111 TRIBUNAL CANTONAL KC18.009062-181022 207 C O U R D E S P O U R S U I T E S E T F A I L L I T E S
Arrêt du 14 septembre 2018
Composition : M.M A I L L A R D , vice-président M.Colombini et Mme Rouleau, juges Greffier :MmeDebétaz Ponnaz
Art. 144 al. 1 et 321 al. 1 CPC Vu le prononcé rendu le 15 mai 2018, à la suite de l’audience du même jour, et adressé aux parties le 29 mai 2018 par le Juge de paix du district de Lausanne, rejetant la requête de mainlevée d’opposition déposée le 27 février 2018 par L.________, à [...], dans la poursuite n° 8'588'548 de l’Office des poursuites du district de Lausanne exercée à son instance contre Z.________SÀRL, à [...], arrêtant à 150 fr. les frais judiciaires, les mettant à la charge du poursuivant et disant que ce dernier versera à la poursuivie la somme de 400 fr. à titre de dépens en défraiement de son représentant professionnel,
que la partie qui entend user d'une voie de droit a la charge de se conformer à certaines règles de forme, à défaut de quoi sa démarche sera frappée d'irrecevabilité (Jeandin, in Bohnet/Haldy/Jeandin/Schweizer/ Tappy (éd.), Code de procédure civile commenté, Bâle 2011, n. 1 ad art. 321 CPC),
que, si la motivation du recours fait défaut, l’instance de recours n’entre pas en matière,
que, selon la jurisprudence du Tribunal fédéral, la motivation du recours doit à tout le moins satisfaire aux exigences qui sont posées pour un acte d’appel (TF 5A_106/2016 du 1 er juin 2016 ; TF 5A_488/2015 du 21 août 2015 consid. 3.2.1, publié in RSPC 6/2015 pp. 512 s., et les arrêts cités),
que cela signifie que le recourant doit démontrer le caractère erroné de la motivation de la décision attaquée et que son argumentation doit être suffisamment explicite pour que l’instance de recours puisse la comprendre, ce qui suppose une désignation précise des passages de la décision qu’il attaque et des pièces du dossier sur lesquelles il fonde sa critique (ibid.), que la motivation du recours doit être entièrement contenue dans le mémoire de recours lui-même et ne saurait être complétée ou corrigée ultérieurement (ibid.), du moins pas après l’échéance du délai de recours, que ni l’art. 132 al. 1 et 2, ni l’art. 56 CPC ne sont applicables en cas d’absence de motivation d’un acte de recours (ibid.), qu’en l’espèce, la lettre de L.________ du 6 juillet 2018, déposée en temps utile, ne contient qu’une déclaration de recours et une demande de prolongation de délai, qui ne peut pas être accordée, que, pour le surplus, cet acte ne contient aucun moyen de recours, c’est-à-dire aucun grief contre la décision du premier juge, en particulier contre les considérants de ce magistrat selon lesquels, en substance, le poursuivant n’a produit aucune pièce signée de la poursuivie
que par conséquent, le recours est irrecevable ; attendu que le présent arrêt peut être rendu sans frais.

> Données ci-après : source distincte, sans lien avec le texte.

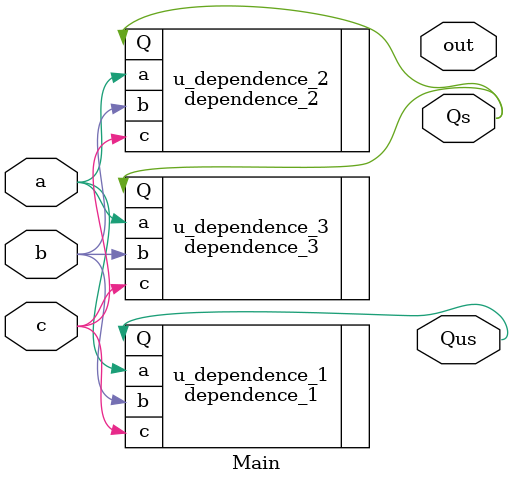
<source format=v>
/* 
 * EN: A simple demo to test search order of dependence
 *     current file -> macro include -> whole project
 *     expect dependence_1 from child_1.v (macro include)
 *     expect dependence_2 from child_2.v (whole project)
 *     cannot find dependence_3
 */

`include "child_1.v"
`define main out

module Main(
    input a, b, c,
    output Qus, Qs, `main
);

dependence_1 u_dependence_1(
    .a(a),
    .b(b),
    .c(c),
    .Q(Qus)
);

dependence_2 u_dependence_2(
    .a(a),
    .b(b),
    .c(c),
    .Q(Qs)
);

dependence_3 u_dependence_3(
    .a(a),
    .b(b),
    .c(c),
    .Q(Qs)
);

endmodule

/* @wavedrom this is wavedrom demo1
{
    signal : [
        { name: "clk",  wave: "p......" },
        { name: "bus",  wave: "x.34.5x", data: "head body tail" },
        { name: "wire", wave: "0.1..0." }
    ]
}
*/


/* @wavedrom this is wavedrom demo2
{ 
    signal: [
    { name: "pclk", wave: 'p.......' },
    { name: "Pclk", wave: 'P.......' },
    { name: "nclk", wave: 'n.......' },
    { name: "Nclk", wave: 'N.......' },
    {},
    { name: 'clk0', wave: 'phnlPHNL' },
    { name: 'clk1', wave: 'xhlhLHl.' },
    { name: 'clk2', wave: 'hpHplnLn' },
    { name: 'clk3', wave: 'nhNhplPl' },
    { name: 'clk4', wave: 'xlh.L.Hx' },
]}
*/
</source>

Par ces motifs, la Cour des poursuites et faillites du Tribunal cantonal, statuant à huis clos en sa qualité d'autorité de recours en matière sommaire de poursuites, p r o n o n c e : I. Le recours est irrecevable. II. L’arrêt, rendu sans frais, est exécutoire. Le vice-président : La greffière : Du L'arrêt qui précède, dont la rédaction a été approuvée à huis clos, est notifié, par l'envoi de photocopies, à : -M. L.________, -Me Pierre-Yves Court, avocat (pour Z.________Sàrl). La Cour des poursuites et faillites considère que la valeur litigieuse est de 2’920 francs.